We're saving for a house and recovering from a wedding, so we haven't been out much in the past few months. An occasional game night, a dinner at a friend's house, but few nights like this one. The ride home itself isn't anything special. Me, enthusing over the drinks we had, the couple we saw, my hopes about our future house. Him, holding my hand, talking about the dinner we're hosting next week, the couple he hopes to see soon, and his hopes for our future house. 

It's just an ordinary cab ride.

Or, at least, it is until we arrive home and the cab driver turns off the the meter and turns around to talk to us. 

"You two seem very happy together," he says. "You disagree about something and can just let it go. My wife and I argue a lot.
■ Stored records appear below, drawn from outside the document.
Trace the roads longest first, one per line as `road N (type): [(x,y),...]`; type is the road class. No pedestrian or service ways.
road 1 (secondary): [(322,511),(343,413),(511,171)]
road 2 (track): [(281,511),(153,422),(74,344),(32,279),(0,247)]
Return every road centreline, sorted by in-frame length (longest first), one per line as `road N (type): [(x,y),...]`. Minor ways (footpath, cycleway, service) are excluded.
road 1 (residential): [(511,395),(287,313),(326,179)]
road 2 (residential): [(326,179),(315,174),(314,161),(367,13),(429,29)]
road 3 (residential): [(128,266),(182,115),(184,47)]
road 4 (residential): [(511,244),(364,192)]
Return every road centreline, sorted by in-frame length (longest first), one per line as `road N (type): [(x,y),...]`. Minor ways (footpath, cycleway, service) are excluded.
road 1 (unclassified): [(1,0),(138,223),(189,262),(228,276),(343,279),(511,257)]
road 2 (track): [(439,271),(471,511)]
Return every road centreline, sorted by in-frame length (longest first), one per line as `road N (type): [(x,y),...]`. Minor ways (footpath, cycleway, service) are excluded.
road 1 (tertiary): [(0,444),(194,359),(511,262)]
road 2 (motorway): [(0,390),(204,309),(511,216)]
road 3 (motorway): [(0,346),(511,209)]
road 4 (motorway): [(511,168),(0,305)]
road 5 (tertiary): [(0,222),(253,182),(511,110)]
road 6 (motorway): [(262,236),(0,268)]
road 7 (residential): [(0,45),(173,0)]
How do you do it?"

We're stunned for a moment and don't know what to say. Before I can make a crack about us being newlyweds, he stops me to tell us that he has been astounded by our kindness and agreeableness, particularly the husband's. He remarks that we are obviously extremely happy together, and thanks us for being wonderful passengers to eavesdrop on. Eventually, as we thank him and get out of the cab. He stops the husband and says: "I am going to take some of what I learned from you tonight home to my wife. It's nice to see a couple so in love with one another."

***

Our first five months of marriage have been nothing like the last two and a half years together. 

We do many of the same things, but something fundamental in our relationship has shifted. Our arguments no longer leave me wondering "Is this going to be the one that splits us up?" We smile when "our" song from the Thrilling Adventure Hour Musical Episode comes on at home. I begin to work out again, and come home to a smiling husband, happy for his alone time, too.

There is an unanticipated weight to saying "This is my husband" and hearing him say "This is my wife." When I am angry or lonely, I look down at my wedding band and remember that there is someone who will carry some of that anger or loneliness if I ask for help. The rhythm of our life hasn't changed, but I'm surprised to find a harmony introduced. 

And while therapists sobbing and cab drivers telling us how wonderful we are are rare occurrences, I find them reassuring. Perhaps all the sunshine and rainbows I've been seeing lately aren't only coming out of our asses.